### Extract
Blog
26 Nov 2019 : Graphs of Waste, Part 3: A Continuously Differentiable Histogram Approach #
In part one we looked at how graphs can be a great tool for expressing the generalities in specific datasets, but how even seemingly minor changes in the choice of graphing technique can result in a graph that tells an inaccurate story.
In part two we found out we could draw a continuous line graph that captured several useful properties that are usually associated with histograms, notably that the area under the line graph is the same as it would be for a histogram between the measurement points along the $x$-axis.
But what if we want to go a step further and draw a smooth line, rather than one made up of straight edges? Rather than just a continuous line, can we present the same data with a continuously differentiable line? Can we do this and still respect this 'area under the graph' property?
It turns out, the answer is "yes"! And we can do it in a similar way. First we send the curve through each of the same points at the boundary of each column, then we adjust the height of the midpoint to account for any changes caused by the curvature of the graph.
There are many, many, ways to draw nice curves, but one that frequently comes up in computing is the Bézier curve. It has several nice properties, in that it's nicely controllable, and depending on the order of the curve, we can control to any depth of derivative we choose. We'll use second-degree Bézier curves, meaning that we'll be able to have a continuous line and a continuous first derivative. This should keep things nice and smooth.

### Data section
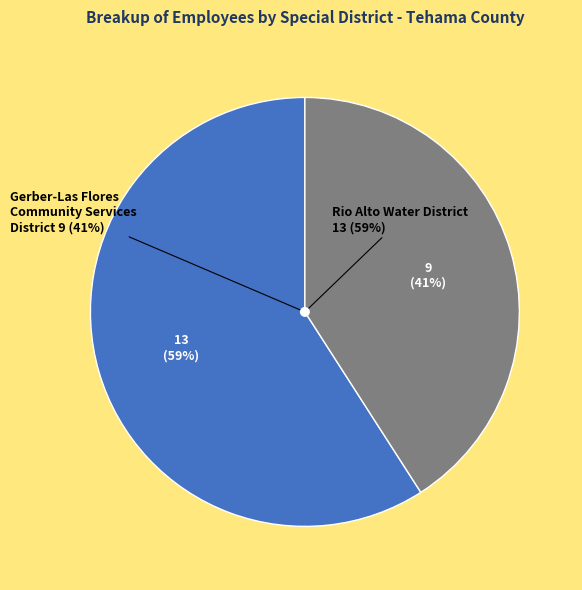

Is it true that Rio Alto Water District is 70% of the pie?

False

### The task
Continue the blog post on drawing histogram data as a smooth Bézier curve, picking up right after its final sentence.

### Response area
Bézier curves are defined parametrically, meaning that rather than having a function that takes an $x$ input and produces a $y$ output, as is the common Cartesian case, instead it takes a parameter input $t$ that falls between 0 and 1, and outputs both the $x$ and $y$ values. In order to avoid getting confused with the variables we used in part two, we're going to use $u$ and $v$ instead of $x$ and $y$ respectively.
Here's the formula for a second-order Bézier curve.
$$
\begin{pmatrix} u \\ v \end{pmatrix} = (1 - t)^3 \begin{pmatrix} u_0 \\ v_0 \end{pmatrix} + 3(1 - t)^2 t \begin{pmatrix} u_1 \\ v_1 \end{pmatrix} + 3 (1 - t) t^2 \begin{pmatrix} u_2 \\ v_2 \end{pmatrix} + t^3 \begin{pmatrix} u_3 \\ v_3 \end{pmatrix} .
$$
Where $\begin{pmatrix} u_0 \\ v_0 \end{pmatrix}$, $\begin{pmatrix} u_3 \\ v_3 \end{pmatrix}$ are the start and end points of the curve respectively, and $\begin{pmatrix} u _1\\ v_1 \end{pmatrix}$, $\begin{pmatrix} u_2 \\ v_2 \end{pmatrix}$ are control points that we position in order to get our desired curve.
The fact a Bézier curve is parametric is a problem for us, because it makes it considerably more difficult to integrate under the graph. If we want to know the area under the curve, we're going to have to integrate it, so we need a way to turn the parameterised curve into a Cartesian form.
Luckily we can cheat.
If we set $\begin{pmatrix} u_1 \\ v_1 \end{pmatrix}$ and $\begin{pmatrix} u_2 \\ v_2 \end{pmatrix}$ to be $\frac{1}{3}$ and $\frac{2}{3}$ of the way along the curve respectively, then things get considerably easier. In other words, set
\begin{align*}
u_1 & = u_0 + \frac{1}{3} (u_3 - u_0) \\
& = \frac{2}{3} u_0 + \frac{1}{3} u_3 \\
\end{align*}
and
\begin{align*}
u_2 & = u_0 + \frac{2}{3} (u_3 - u_0) \\
& = \frac{1}{3} u_0 + \frac{2}{3} u_3 .
\end{align*}
Substituting this into our Bézier curve equation from earlier we get
\begin{align*}
u & = (1 - t)^3 u_0 + 3 (1 - t)^2 t \times \left( \frac{2}{3} u_0 + \frac{1}{3} u_3 \right) + 3 (1 - t) t^2 \times \left( \frac{1}{3} u_0 + \frac{2}{3} u_3 \right) + t^3 u_3 \\
& = u_0 + t (u_3 - u_0) .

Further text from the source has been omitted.